Amaya to establish dual listing in London or New York

By Emma Rumney
Supplier Amaya Gaming Group will create a secondary listing in either London or New York, the firm’s CEO has told The Sunday Times.

For the past four years Amaya has held a primary listing on the Toronto Stock Exchange with a market cap of $2bn. The dual listing could see Amaya traded on one of the New York Stock exchanges, but the London Stock Exchange is the likely target given the UK’s central position in the online gambling world.

“There will be a dual listing,” confirmed Amaya CEO and chairman David Baazov.

The move follows the firm’s blockbusteracquisition of the Oldford Group - the company that owned the Rational Group and in turn some of the most popular online poker sites such as PokerStars and Full Tilt - for $4.9bn, giving investors the chance to own a piece of the biggest online poker room in the world through publicly-listed Amaya. Plans to create a dual listing give investors further reason to get on board with the company.

The formerly private-owned PokerStars and Full Tilt hold two thirds of the online poker market outside the US and around 86m users.

The deal, which is yet to be finalised as it waits to be signed off by shareholders, demonstrates 10-year-old Amaya’s determination to expand its presence and become a more dominant force in the i-gaming market.
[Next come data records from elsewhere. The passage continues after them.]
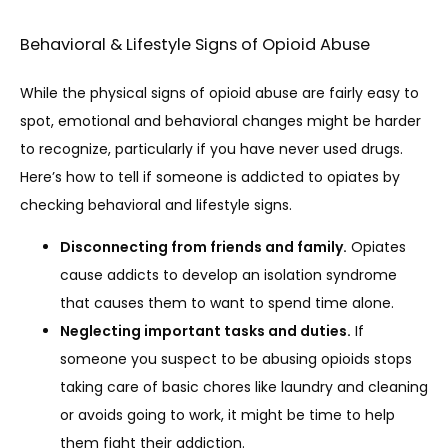
Behavioral & Lifestyle Signs of Opioid Abuse
While the physical signs of opioid abuse are fairly easy to 
spot, emotional and behavioral changes might be harder 
to recognize, particularly if you have never used drugs. 
Here’s how to tell if someone is addicted to opiates by 
checking behavioral and lifestyle signs. 
Disconnecting from friends and family.
Opiates
cause addicts to develop an isolation syndrome
that causes them to want to spend time alone.
Neglecting important tasks and duties.
If
someone you suspect to be abusing opioids stops
taking care of basic chores like laundry and cleaning
or avoids going to work, it might be time to help
them fight their addiction.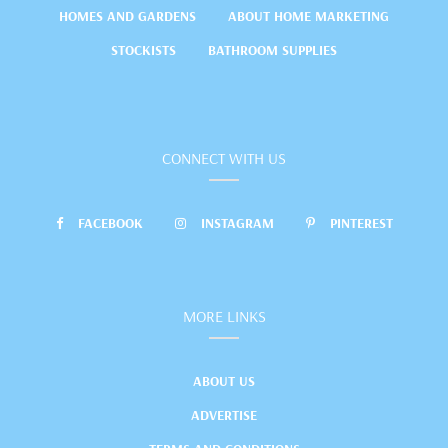
HOMES AND GARDENS
ABOUT HOME MARKETING
STOCKISTS
BATHROOM SUPPLIES
CONNECT WITH US
FACEBOOK
INSTAGRAM
PINTEREST
MORE LINKS
ABOUT US
ADVERTISE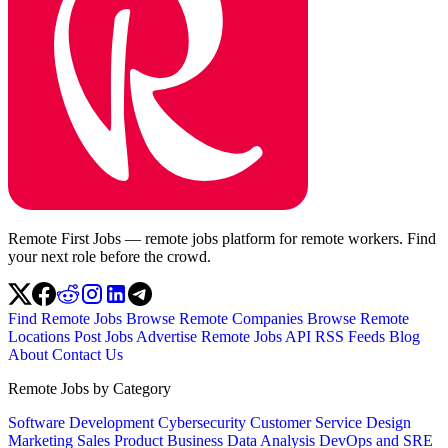
Remote First Jobs — remote jobs platform for remote workers. Find
your next role before the crowd.
Find Remote Jobs
Browse Remote Companies
Browse Remote
Locations
Post Jobs
Advertise
Remote Jobs API
RSS Feeds
Blog
About
Contact Us
Remote Jobs by Category
Software Development
Cybersecurity
Customer Service
Design
Marketing
Sales
Product
Business
Data Analysis
DevOps and SRE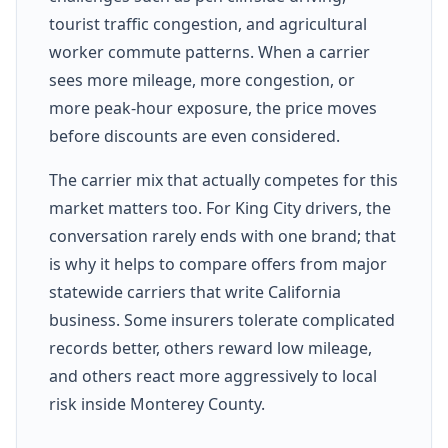
tourist traffic congestion, and agricultural
worker commute patterns. When a carrier
sees more mileage, more congestion, or
more peak-hour exposure, the price moves
before discounts are even considered.
The carrier mix that actually competes for this
market matters too. For King City drivers, the
conversation rarely ends with one brand; that
is why it helps to compare offers from major
statewide carriers that write California
business. Some insurers tolerate complicated
records better, others reward low mileage,
and others react more aggressively to local
risk inside Monterey County.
The new ownership is also expected to help the poker sites re-establish in the US where they are often blocked by regulators and ‘bad actor’ clauses which prevent certain companies from participating in a regulated market.

Isai Scheinberg, the founder of PokerStars, and 10 other online gambling executives were indicted three years ago on charges of conspiring to break the Unlawful Internet Gambling Enforcement Act, which prohibits banks and other institutions from accepting payments for illegal online gambling.

While Scheinberg denies any wrongdoing and is contesting the charges against him, it’s thought his resignation from the company and its subsidiaries and the sale of his and his son’s stock as part of the Amaya takeover will wipe the slate clean for PokerStars.

While this will improve the perception of PokerStars in the US, Amaya will still face hefty opposition from a variety of sources to its plans to include the American market in its wider expansion strategy.